Précisons que cette critique sera accompagnée de nombreux spoilers.
Lorsque le titre s’affiche sur l’écran de la salle de cinéma, le bleu marquant Halloween Ends annonce déjà la couleur du film à découvrir. Ce bleu était déjà la couleur de la typographie du très mal aimé Halloween III, un épisode qui ne correspondait pas du tout à l’image que l’on se fait de la saga initiée par John Carpenter. Halloween Ends annonce déjà que ce qui nous attend sera complètement à contre-courant de nos demandes et des théories des fans.
Pourtant, Halloween Ends concorde dans la trilogie de Green, qui s’était permis de jouer sur des styles très différents sur chaque épisode. N’aurait-il pas été redondant de revoir Michael Myers décimer toute une population, à l’instar de Halloween Kills, pour notre plaisir personnel ? En effet, l’épisode a offert à son public ce que l’on se devait d’attendre d’un slasher-movie dont Halloween est le digne créateur.

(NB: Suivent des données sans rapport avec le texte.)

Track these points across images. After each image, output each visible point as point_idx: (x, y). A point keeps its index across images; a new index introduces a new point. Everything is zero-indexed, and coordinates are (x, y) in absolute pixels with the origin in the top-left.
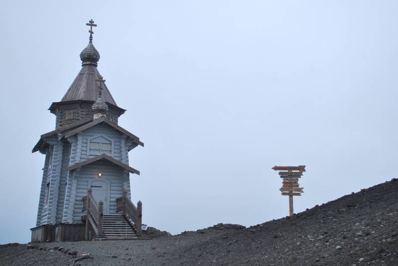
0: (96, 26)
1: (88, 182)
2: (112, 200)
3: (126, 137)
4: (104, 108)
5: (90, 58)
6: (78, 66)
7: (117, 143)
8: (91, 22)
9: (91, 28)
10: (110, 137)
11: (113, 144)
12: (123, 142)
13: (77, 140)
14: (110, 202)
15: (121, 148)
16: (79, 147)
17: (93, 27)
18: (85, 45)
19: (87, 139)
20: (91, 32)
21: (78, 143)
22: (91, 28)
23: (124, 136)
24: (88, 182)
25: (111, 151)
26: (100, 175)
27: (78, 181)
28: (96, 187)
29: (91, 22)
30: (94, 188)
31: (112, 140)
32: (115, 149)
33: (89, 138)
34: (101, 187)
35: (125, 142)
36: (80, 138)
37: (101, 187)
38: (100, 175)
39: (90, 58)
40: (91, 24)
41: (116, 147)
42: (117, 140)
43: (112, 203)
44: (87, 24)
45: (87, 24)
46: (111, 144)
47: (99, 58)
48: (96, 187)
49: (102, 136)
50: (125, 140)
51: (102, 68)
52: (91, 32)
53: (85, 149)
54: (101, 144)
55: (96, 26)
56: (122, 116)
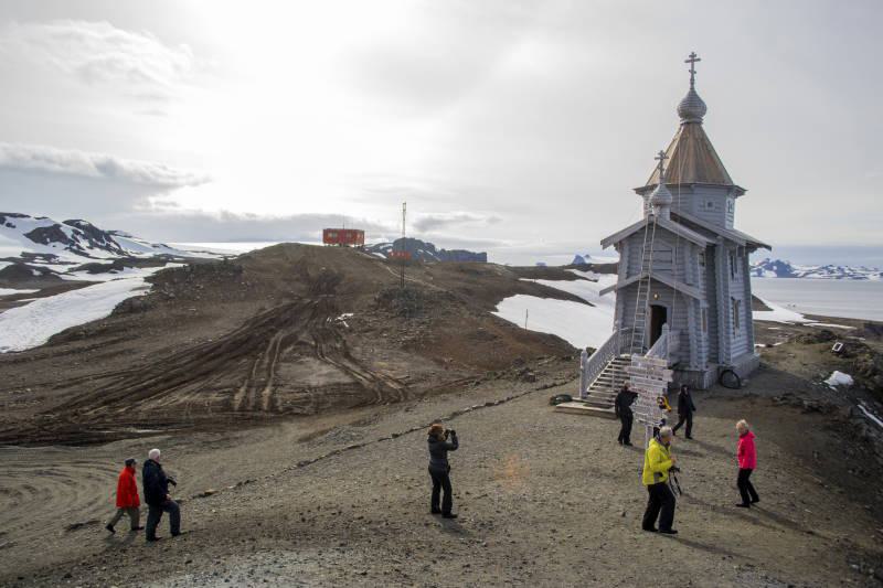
0: (699, 60)
5: (692, 111)
6: (673, 126)
8: (693, 56)
12: (688, 248)
18: (684, 93)
20: (693, 72)
29: (693, 56)
36: (626, 248)
39: (692, 111)
40: (693, 59)
44: (687, 62)
45: (687, 62)
51: (709, 125)
52: (693, 72)
55: (699, 60)
56: (740, 198)
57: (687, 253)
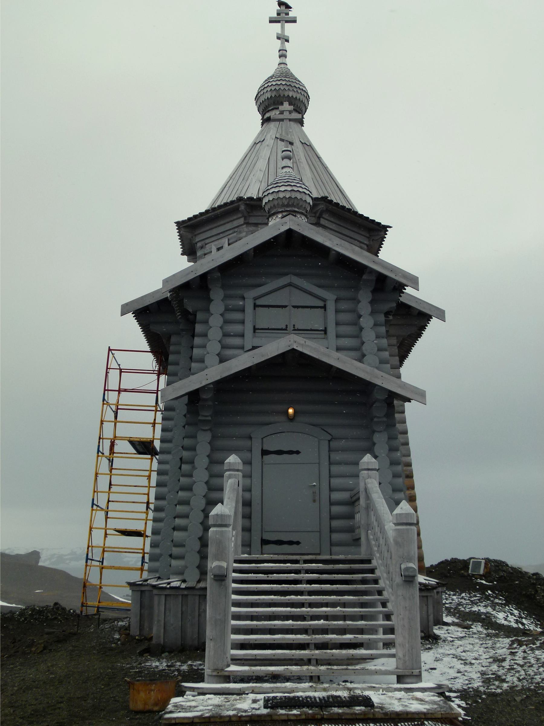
1: (250, 438)
2: (337, 496)
3: (374, 278)
4: (299, 196)
7: (343, 306)
9: (283, 28)
10: (320, 286)
11: (331, 306)
13: (210, 300)
14: (331, 504)
15: (360, 316)
16: (216, 321)
17: (287, 25)
19: (243, 298)
20: (283, 38)
21: (213, 307)
22: (283, 28)
23: (365, 277)
24: (250, 438)
25: (325, 331)
26: (291, 411)
27: (214, 437)
28: (279, 452)
30: (273, 456)
31: (330, 296)
32: (337, 324)
33: (251, 294)
34: (298, 452)
35: (369, 296)
37: (298, 452)
38: (291, 411)
41: (343, 317)
42: (344, 293)
43: (336, 509)
45: (272, 21)
46: (324, 307)
47: (308, 98)
48: (279, 452)
49: (290, 285)
50: (374, 291)
52: (283, 38)
53: (238, 328)
54: (292, 307)
57: (365, 308)
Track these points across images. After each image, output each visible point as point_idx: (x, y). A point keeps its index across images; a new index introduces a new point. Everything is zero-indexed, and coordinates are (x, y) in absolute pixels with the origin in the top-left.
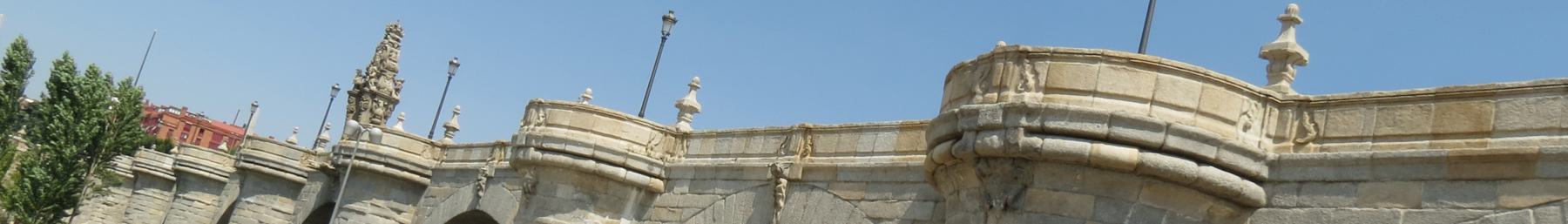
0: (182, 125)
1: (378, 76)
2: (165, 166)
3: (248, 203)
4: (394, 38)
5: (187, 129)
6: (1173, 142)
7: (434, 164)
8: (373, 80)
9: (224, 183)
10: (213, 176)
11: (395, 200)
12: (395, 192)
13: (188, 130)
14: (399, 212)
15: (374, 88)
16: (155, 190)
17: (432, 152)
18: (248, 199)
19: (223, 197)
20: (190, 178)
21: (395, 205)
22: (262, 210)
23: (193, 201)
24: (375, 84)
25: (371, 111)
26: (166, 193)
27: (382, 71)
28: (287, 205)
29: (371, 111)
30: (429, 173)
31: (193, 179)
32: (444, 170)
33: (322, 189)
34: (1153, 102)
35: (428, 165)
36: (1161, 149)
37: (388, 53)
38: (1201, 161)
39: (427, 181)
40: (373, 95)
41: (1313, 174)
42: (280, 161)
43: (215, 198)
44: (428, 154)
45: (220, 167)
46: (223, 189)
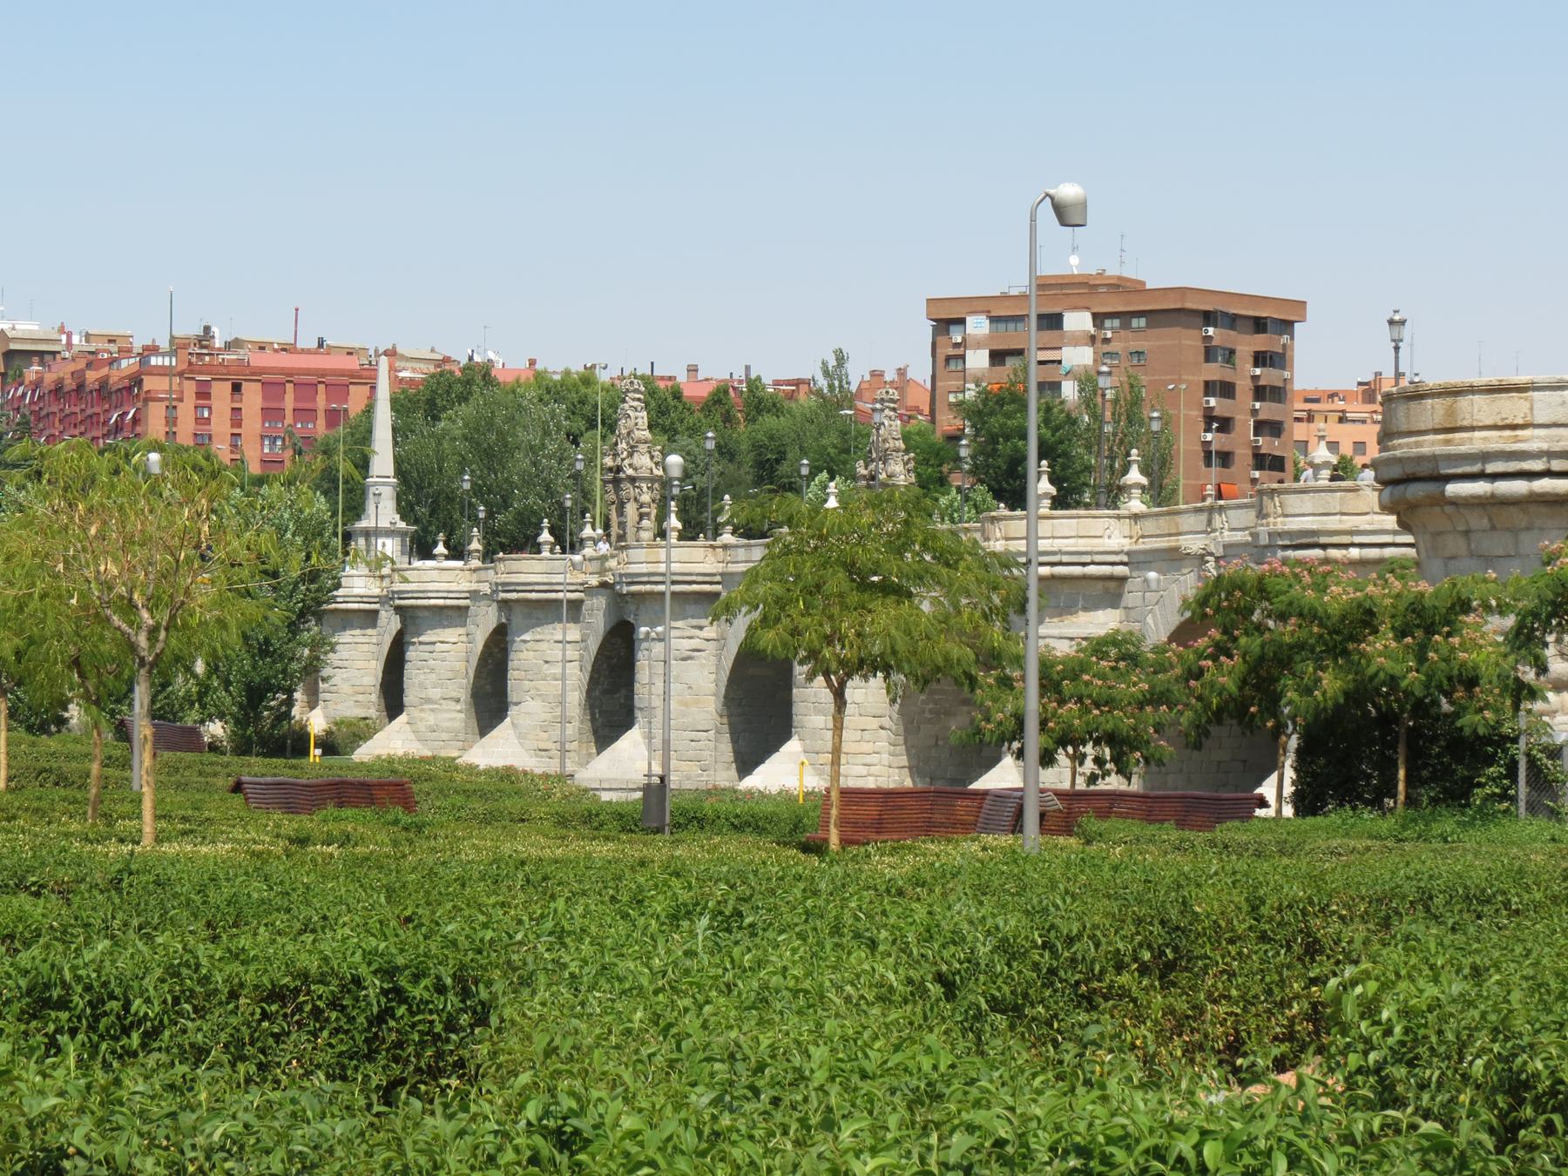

Une conclusion pas comme les autres
Livrant une pléthore de sous-Halloween depuis son succès, dont Vendredi 13, le schéma se répétait inlassablement jusqu’à l’overdose. Il est tout à fait naturel pour Halloween Ends de marquer sa conclusion sous l’œil d’un renouveau. Et pour cela, il devait s’évincer de son mythe. Prouver que le genre peut se glisser vers quelque chose de plus audacieux et qu’il peut encore surprendre en ces temps difficiles où le cinéma horrifique grand public ne prend plus de risques (en particulier les productions Blumhouse dont cette trilogie fait partie).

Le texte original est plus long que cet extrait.